Sunday, June 7, 2009

recycled paper still carries legible words Friday, January 05, 2007

recycled paper still carries legible words
Current mood: hopeful
Category: Games
I don't understand me. I need you. I need you terribly. When you're around the world stops spinning and things settle for once and I know I'm loved and safe and sound.

When you're not here my creepy guy scares me. The bastard digs around in the cages in my mind that I am trying to keep locked away in the recycle section and brings up stuff I don't need. Stuff that must have stuck to the bottom of the bin because I thought I had gotten over some of that & made clean sheets of paper for my memories.

Why can I be so settled and happy with you and at the same time have a zillion things tramp through the folds of my thoughts and scare me? Am I a double standard?

But then when I want to share these fears with you- they diminish. What do you do to me? Are you beating that creep up?
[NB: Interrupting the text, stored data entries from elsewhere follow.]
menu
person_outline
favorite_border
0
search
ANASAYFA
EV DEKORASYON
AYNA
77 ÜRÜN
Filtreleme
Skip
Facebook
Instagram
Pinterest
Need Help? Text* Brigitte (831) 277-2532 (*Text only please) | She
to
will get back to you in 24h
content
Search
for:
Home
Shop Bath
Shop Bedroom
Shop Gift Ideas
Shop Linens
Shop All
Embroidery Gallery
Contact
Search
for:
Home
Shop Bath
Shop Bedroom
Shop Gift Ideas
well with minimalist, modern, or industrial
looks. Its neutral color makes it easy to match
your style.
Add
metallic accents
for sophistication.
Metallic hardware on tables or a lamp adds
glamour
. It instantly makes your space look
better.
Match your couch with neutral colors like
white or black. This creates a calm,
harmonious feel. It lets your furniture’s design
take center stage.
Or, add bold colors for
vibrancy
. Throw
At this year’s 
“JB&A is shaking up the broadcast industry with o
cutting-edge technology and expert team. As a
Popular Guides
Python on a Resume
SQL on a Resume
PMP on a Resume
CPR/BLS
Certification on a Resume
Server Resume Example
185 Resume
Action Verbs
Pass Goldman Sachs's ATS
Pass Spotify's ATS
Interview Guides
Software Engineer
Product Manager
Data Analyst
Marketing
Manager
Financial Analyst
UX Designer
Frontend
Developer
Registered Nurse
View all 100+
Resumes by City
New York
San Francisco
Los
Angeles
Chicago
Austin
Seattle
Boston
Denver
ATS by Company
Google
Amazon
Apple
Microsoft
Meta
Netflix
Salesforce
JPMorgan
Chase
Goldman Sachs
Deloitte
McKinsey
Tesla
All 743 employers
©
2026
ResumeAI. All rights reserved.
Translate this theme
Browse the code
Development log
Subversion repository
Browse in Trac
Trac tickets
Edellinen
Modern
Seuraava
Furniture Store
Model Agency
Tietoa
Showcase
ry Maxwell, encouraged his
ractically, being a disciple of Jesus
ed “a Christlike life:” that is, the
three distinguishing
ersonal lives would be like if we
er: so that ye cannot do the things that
Are you helping me get rid of those unwanted feelings and issues that no longer need to be a part of my life?

Please help me, how do I get rid of them when you're not around. Do I need to depend on you for always? I will because I know you'll protect me... I'll give you my trust because you're already mending it for me.

I feel so secure with you- but you're not here! Does it scare you that I need you so badly? Is it okay that I'm needy & clingy and I want your every spare moment? I'm at ease even when we're off doing our own projects but you're here and I can kiss the back of your neck when I walk by.

I try to swear off love and forget it exists, but then I think of your smell and the gentle protective touch you give me. I don't know if I could have dreampt a better man. You're beyond too good for me! You're too patient and so loving.

Love- so many things- I contemplate it endlessly and still can't comprehend it or how it works... I know I want it and I know I can give it. I want to explore it, yet I also want to keep my distance!

Sometimes I still dream of the infamous line by Mary and how everyone would be better off without me. How can I love if I'm not even able to love myself properly? Is this even possible? I think so because I'm still healing and when I love I can heal even more so. My friends, family, and those that love me are helping me along my slow path to recovery... and happiness. I shall claim it once more... and when I do- it'll be with a vengance!

I'm so stinkin moody! It's so annoying (yes you can annoy yourself because I annoy me)

I'm going to unleash the rest of me onto you. I want to let go of everything and show you the love I am so capable of. I can be good for you, too. I want to be. I know there is a time coming in my future when we're apart that I won't cry. I will miss you and nothing else will matter. You'll fight those horrid monsters for me. You said you would.